[Task material]

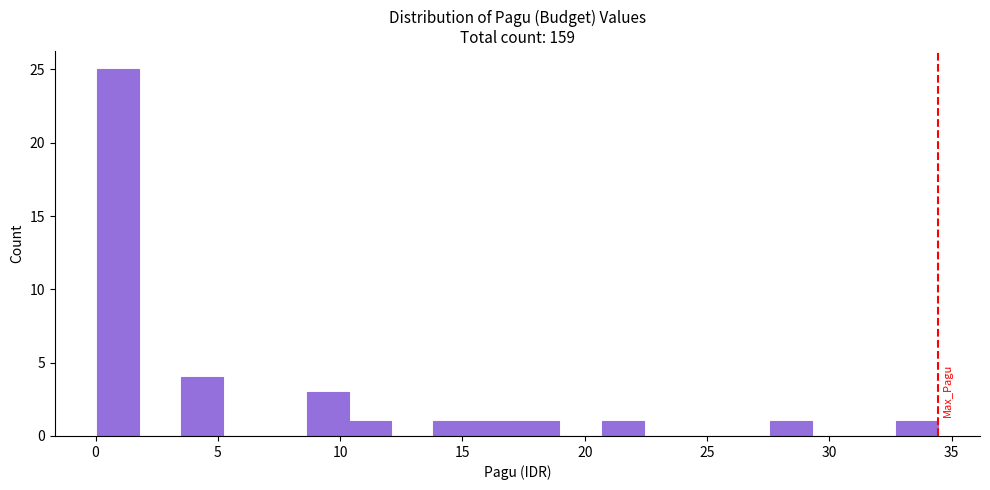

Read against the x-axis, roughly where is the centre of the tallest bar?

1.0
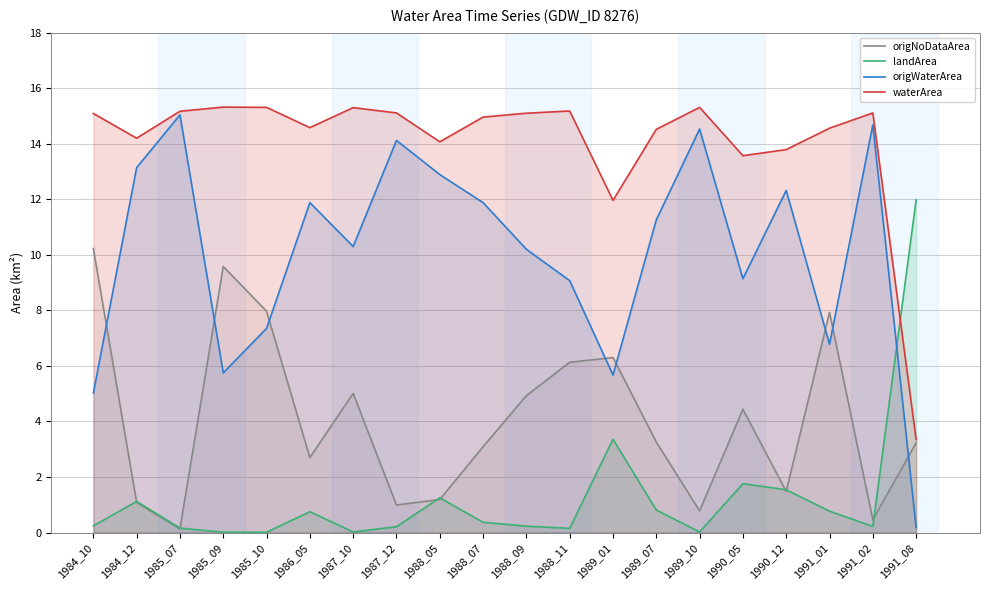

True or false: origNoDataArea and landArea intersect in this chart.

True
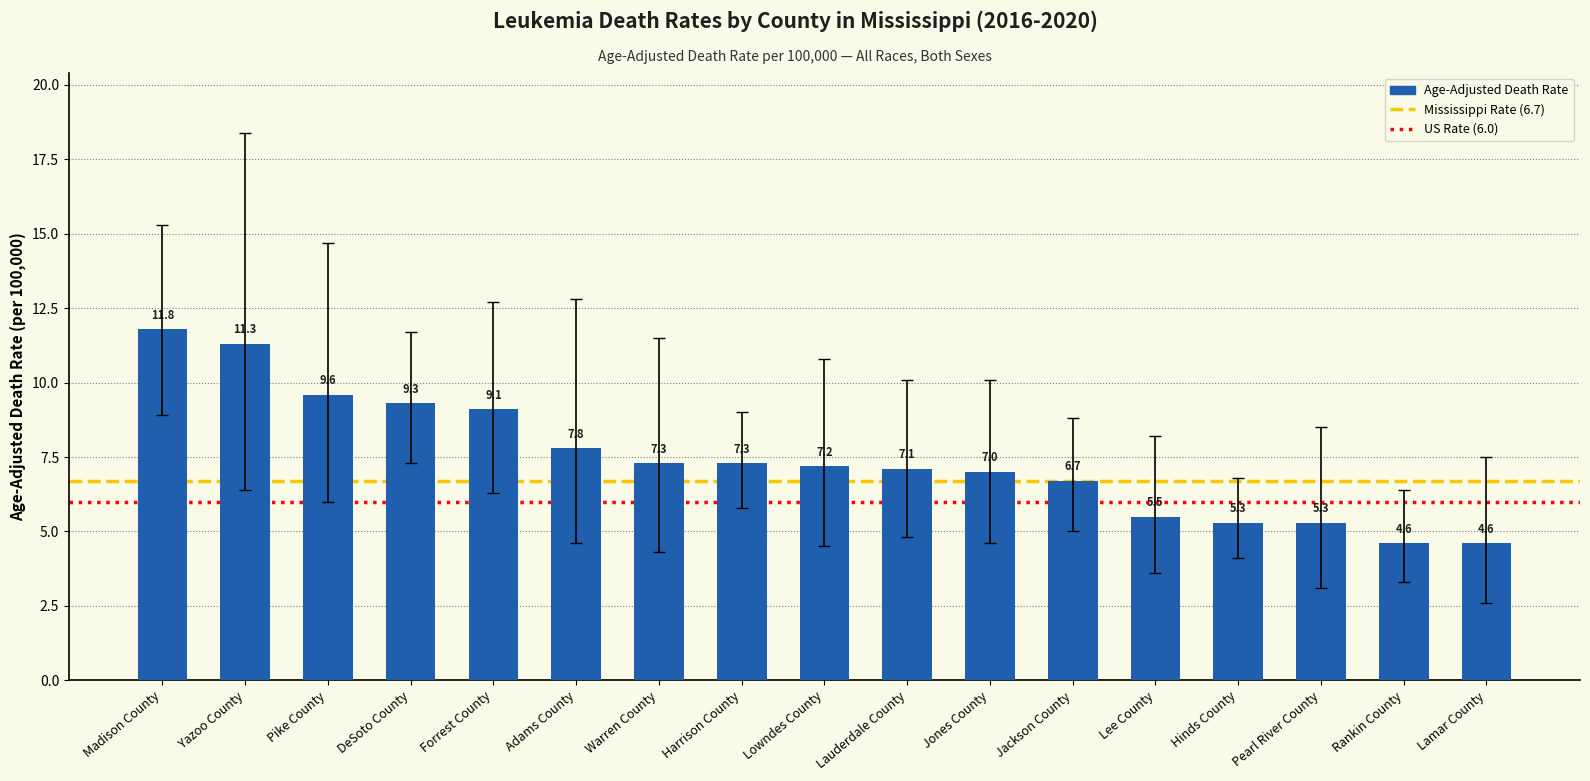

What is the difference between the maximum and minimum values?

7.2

[What you will do]
Could you print all of the material above again word for word, omitting the pictures?

[Answer to this exercise]
Read against the x-axis, roughly where is the centre of the tallest bar?

1.0

True or false: origNoDataArea and landArea intersect in this chart.

True

What is the difference between the maximum and minimum values?

7.2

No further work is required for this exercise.